Schiacciato dall’ascensore, ascoltato il collega

17 Maggio 2015

Restano gravi le condizioni del manutentore ferito dal montacarichi durante la riparazione

VASTO. Sono stazionarie le condizioni di Andrea D’Orsogna, 30 anni,il manutentore della Gtv che venerdì mattina ha rischiato di morire schiacciato da un montacarichi che stava visionando. L’uomo è ricoverato nel reparto di Rianimazione dell’ospedale Spirito Santo a Pescara. La prognosi è ancora riservata ma se non interverranno complicazioni impreviste si salverà. La forte fibra del giovane lo ha aiutato tantissimo. Appena possibile l’uomo fornirà alla polizia la sua versione dei fatti. Per il momento gli agenti del commissariato hanno ascoltato la testimonianza del collega di D’Orsogna che si trovava con lui al momento dell’incidente.
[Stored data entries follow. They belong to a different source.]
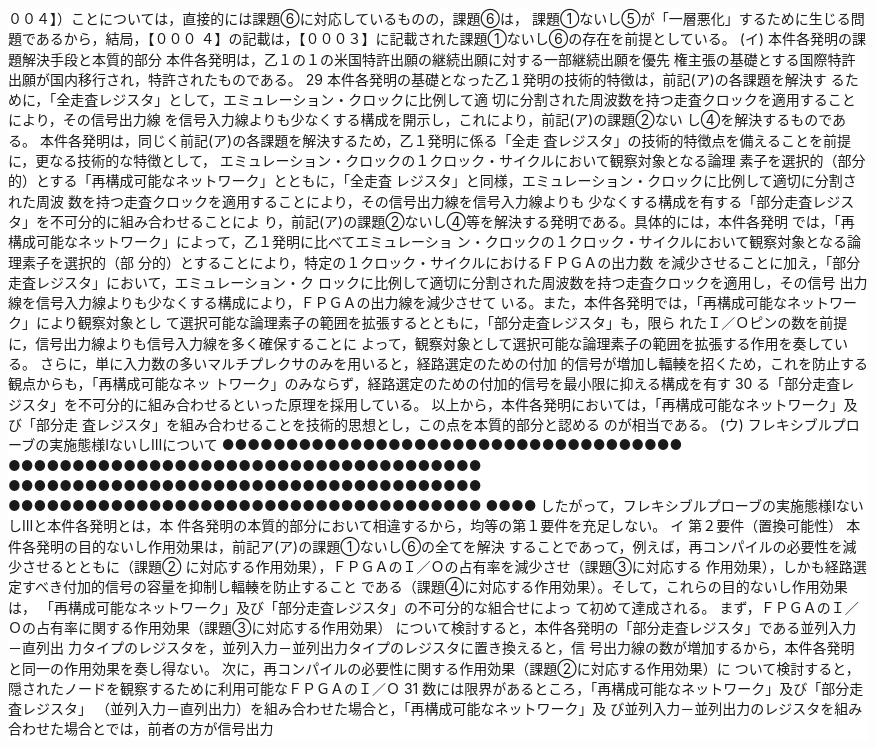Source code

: ００４】）ことについては，直接的には課題⑥に対応しているものの，課題⑥は，
課題①ないし⑤が「一層悪化」するために生じる問題であるから，結局，【０００
４】の記載は，【０００３】に記載された課題①ないし⑥の存在を前提としている。 
 (イ) 本件各発明の課題解決手段と本質的部分 
 本件各発明は，乙１の１の米国特許出願の継続出願に対する一部継続出願を優先
権主張の基礎とする国際特許出願が国内移行され，特許されたものである。 
29 
 本件各発明の基礎となった乙１発明の技術的特徴は，前記(ア)の各課題を解決す
るために，「全走査レジスタ」として，エミュレーション・クロックに比例して適
切に分割された周波数を持つ走査クロックを適用することにより，その信号出力線
を信号入力線よりも少なくする構成を開示し，これにより，前記(ア)の課題②ない
し④を解決するものである。 
 本件各発明は，同じく前記(ア)の各課題を解決するため，乙１発明に係る「全走
査レジスタ」の技術的特徴点を備えることを前提に，更なる技術的な特徴として，
エミュレーション・クロックの１クロック・サイクルにおいて観察対象となる論理
素子を選択的（部分的）とする「再構成可能なネットワーク」とともに，「全走査
レジスタ」と同様，エミュレーション・クロックに比例して適切に分割された周波
数を持つ走査クロックを適用することにより，その信号出力線を信号入力線よりも
少なくする構成を有する「部分走査レジスタ」を不可分的に組み合わせることによ
り，前記(ア)の課題②ないし④等を解決する発明である。具体的には，本件各発明
では，「再構成可能なネットワーク」によって，乙１発明に比べてエミュレーショ
ン・クロックの１クロック・サイクルにおいて観察対象となる論理素子を選択的（部
分的）とすることにより，特定の１クロック・サイクルにおけるＦＰＧＡの出力数
を減少させることに加え，「部分走査レジスタ」において，エミュレーション・ク
ロックに比例して適切に分割された周波数を持つ走査クロックを適用し，その信号
出力線を信号入力線よりも少なくする構成により，ＦＰＧＡの出力線を減少させて
いる。また，本件各発明では，「再構成可能なネットワーク」により観察対象とし
て選択可能な論理素子の範囲を拡張するとともに，「部分走査レジスタ」も，限ら
れたＩ／Ｏピンの数を前提に，信号出力線よりも信号入力線を多く確保することに
よって，観察対象として選択可能な論理素子の範囲を拡張する作用を奏している。
さらに，単に入力数の多いマルチプレクサのみを用いると，経路選定のための付加
的信号が増加し輻輳を招くため，これを防止する観点からも，「再構成可能なネッ
トワーク」のみならず，経路選定のための付加的信号を最小限に抑える構成を有す
30 
る「部分走査レジスタ」を不可分的に組み合わせるといった原理を採用している。 
 以上から，本件各発明においては，「再構成可能なネットワーク」及び「部分走
査レジスタ」を組み合わせることを技術的思想とし，この点を本質的部分と認める
のが相当である。 
 (ウ) フレキシブルプローブの実施態様ⅠないしⅢについて 
●●●●●●●●●●●●●●●●●●●●●●●●●●●●●●●●●●●●
●●●●●●●●●●●●●●●●●●●●●●●●●●●●●●●●●●●●●
●●●●●●●●●●●●●●●●●●●●●●●●●●●●●●●●●●●●●
●●●●●●●●●●●●●●●●●●●●●●●●●●●●●●●●●●●●●
●●●● 
 したがって，フレキシブルプローブの実施態様ⅠないしⅢと本件各発明とは，本
件各発明の本質的部分において相違するから，均等の第１要件を充足しない。 
 イ 第２要件（置換可能性） 
 本件各発明の目的ないし作用効果は，前記ア(ア)の課題①ないし⑥の全てを解決
することであって，例えば，再コンパイルの必要性を減少させるとともに（課題②
に対応する作用効果），ＦＰＧＡのＩ／Ｏの占有率を減少させ（課題③に対応する
作用効果），しかも経路選定すべき付加的信号の容量を抑制し輻輳を防止すること
である（課題④に対応する作用効果）。そして，これらの目的ないし作用効果は，
「再構成可能なネットワーク」及び「部分走査レジスタ」の不可分的な組合せによっ
て初めて達成される。 
 まず，ＦＰＧＡのＩ／Ｏの占有率に関する作用効果（課題③に対応する作用効果）
について検討すると，本件各発明の「部分走査レジスタ」である並列入力－直列出
力タイプのレジスタを，並列入力－並列出力タイプのレジスタに置き換えると，信
号出力線の数が増加するから，本件各発明と同一の作用効果を奏し得ない。 
 次に，再コンパイルの必要性に関する作用効果（課題②に対応する作用効果）に
ついて検討すると，隠されたノードを観察するために利用可能なＦＰＧＡのＩ／Ｏ
31 
数には限界があるところ，「再構成可能なネットワーク」及び「部分走査レジスタ」
（並列入力－直列出力）を組み合わせた場合と，「再構成可能なネットワーク」及
び並列入力－並列出力のレジスタを組み合わせた場合とでは，前者の方が信号出力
D'Orsogna e il collega poco prima avevano controllato l’interno della cabina del montacarichi, visionando un’ammaccatura provocata da alcuni colli pesanti trasportati. Poi l’ascensore è stato fatto risalire e il ferito è sceso nella piattaforma sottostante. Le indagini della polizia si concentrano su quello che è accaduto nei minuti successivi. «Stiamo facendo le opportune verifiche per capire se era stata disattivata o meno l’elettricità, com’è previsto in questi casi, se e quando è stata utilizzata la chiavetta di sicurezza», conferma il dirigente del commissariato, il vicequestore aggiunto Alessandro Di Blasio. La polizia consegnerà un rapporto alla Procura di Vasto, in attesa di poter ascoltare il ferito che ha subito lo schiacciamenti della cassa toracica. D’Orsogna è stato sottoposto dagli operatori del 118 a terapia d’urgenza direttamente sul posto. Il ferito è stato sedato e posto in coma indotto e intubato prima del trasferimento a Pescara. Un intervento provvidenziale.

Una volta arrivato nel nosocomio pescarese il paziente è stato trasferito in sala operatoria. Come detto ora è ricoverato in Rianimazione. La prognosi è riservata e resterà tale almeno per le prossime 24 ore ma la reazione positiva del paziente alle cure induce all’ottimismo. Come spesso avviene in questi casi i medici preferiscono non sbilanciarsi. (p.c.)